Some of it is, you know, better in retention as well, but I would put most of it just to us capturing some share in the retail direct and some strong performance with our partners.

Speaker 8

Okay. And then you've been talking a lot about Q3 new product shipments happening in the channel. Does that imply that we could see service subscriber numbers actually increase quite a bit in q four?

Speaker 2

Yeah. The holiday period is usually a little more smoothed out. And what I mean by that is some of the product we will grow ship in q three. POS is typically in q four. And in the q four, we often see that some of that POS is actually bought, installed, and then goes through their thirty day trial and then may subscribe in q four.

Speaker 2

Some of that is actually bought stuck under a tree, isn't open for three, four weeks. Then there's a thirty tragic day trial, and maybe they they actually become a potential subscriber in q one.

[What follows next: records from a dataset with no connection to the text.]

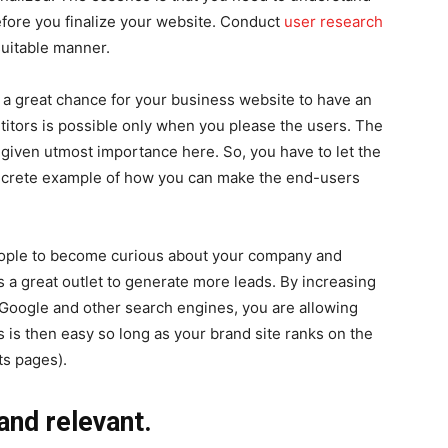
fore you finalize your website. Conduct
user research
suitable manner.
s a great chance for your business website to have an
itors is possible only when you please the users. The
s given utmost importance here. So, you have to let the
oncrete example of how you can make the end-users
eople to become curious about your company and
 a great outlet to generate more leads. By increasing
n Google and other search engines, you are allowing
 is then easy so long as your brand site ranks on the
ts pages).
and relevant.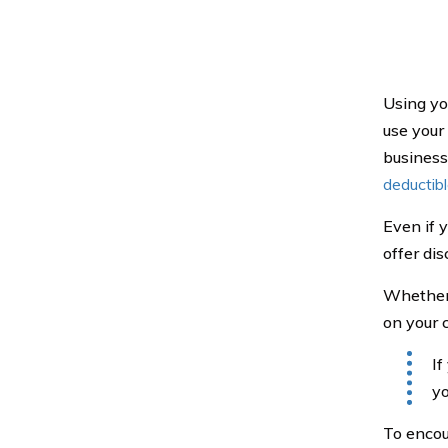
Using yo
use your
business 
deductib
Even if 
offer di
Whether t
on your 
If
yo
To encou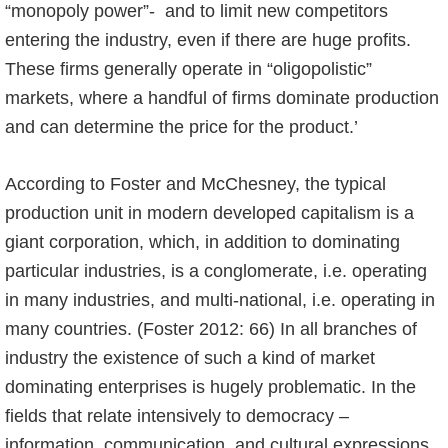
“monopoly power”- and to limit new competitors
entering the industry, even if there are huge profits.
These firms generally operate in “oligopolistic”
markets, where a handful of firms dominate production
and can determine the price for the product.’
According to Foster and McChesney, the typical
production unit in modern developed capitalism is a
giant corporation, which, in addition to dominating
particular industries, is a conglomerate, i.e. operating
in many industries, and multi-national, i.e. operating in
many countries. (Foster 2012: 66) In all branches of
industry the existence of such a kind of market
dominating enterprises is hugely problematic. In the
fields that relate intensively to democracy –
information, communication, and cultural expressions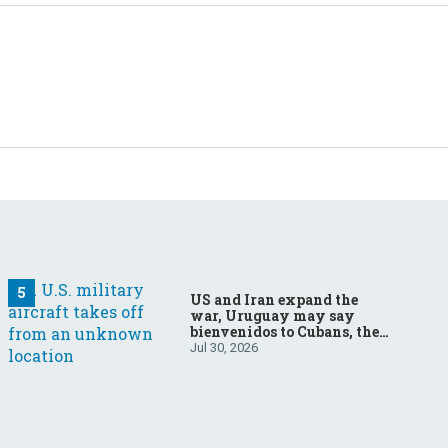
US and Iran expand the
war, Uruguay may say
bienvenidos to Cubans, the
final straw for Merz might
Jul 30, 2026
be…a baby?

So it's a little bit more, you know, gross ship in q three becomes POS in q four, and then there's kind of a split of where those subscribers will land depending on what it was bought for and when it was opened and when it was installed and how they got through the free trial. But I think in general, obviously, more POS, more units shipped is more household formation will drive additional service revenue. And it's one of the reasons why we took our service revenue from roughly 300 up to three ten, is we think there will be a little bit of additional services hitting in Q4 than originally planned.

Speaker 8

Okay, great. Thank you.

Speaker 2

You're welcome.

Operator

Thank you. Our next question comes from the line of Ryan Boussan of Craig Hallum. Your line is now open.

Speaker 5

Hey, Kurt. It's Ryan on for Tony Stoss. Just one quick one for me. It looks like from the slides you guys posted and that the churn was about 1% monthly churn. I think historic historically, you talked about, you know, 1.1 to 1.3%.

Speaker 5

I mean, I I understand that it fluctuates a bit, but should we be thinking about churn closer to 1% moving forward?

Speaker 2

Yeah. I I would tell you that I think we're holding a range of 1.1 to 1.3, but, you know, Kurt just alluded that there is a lot of work being done on retention, save journeys, and things in the company that are it is having some impact. And so I think you're seeing some of that, impact at at 1%. I think we're still comfortable with the 1.1 to 1.3 just because of overall seasonality, and, and we're seeing units, kinda grow quite quick. But you are you are getting a hint of some operational improvements that the company is doing and individual team members are doing here, that we're seeing some benefit through.

Speaker 2

And I think the stars aligned a little bit and got us closer to 1% on the quarter. As you know, you know, things like conversion and the retention rate or or churn, say it another way, small changes can have a big impact on on the business and the service revenue profitability going forward. So there are a series of tiger teams inside the company looking at tenth of a percent changes over time and several of those kind of hit all at the same time in Q2. Great. Thanks, guys.

Speaker 2

Congrats on the results. Thank you very much. Thank

Speaker 3

you.

Operator

There seem to be no questions at this time. So this will conclude today's conference call. You may now disconnect your line.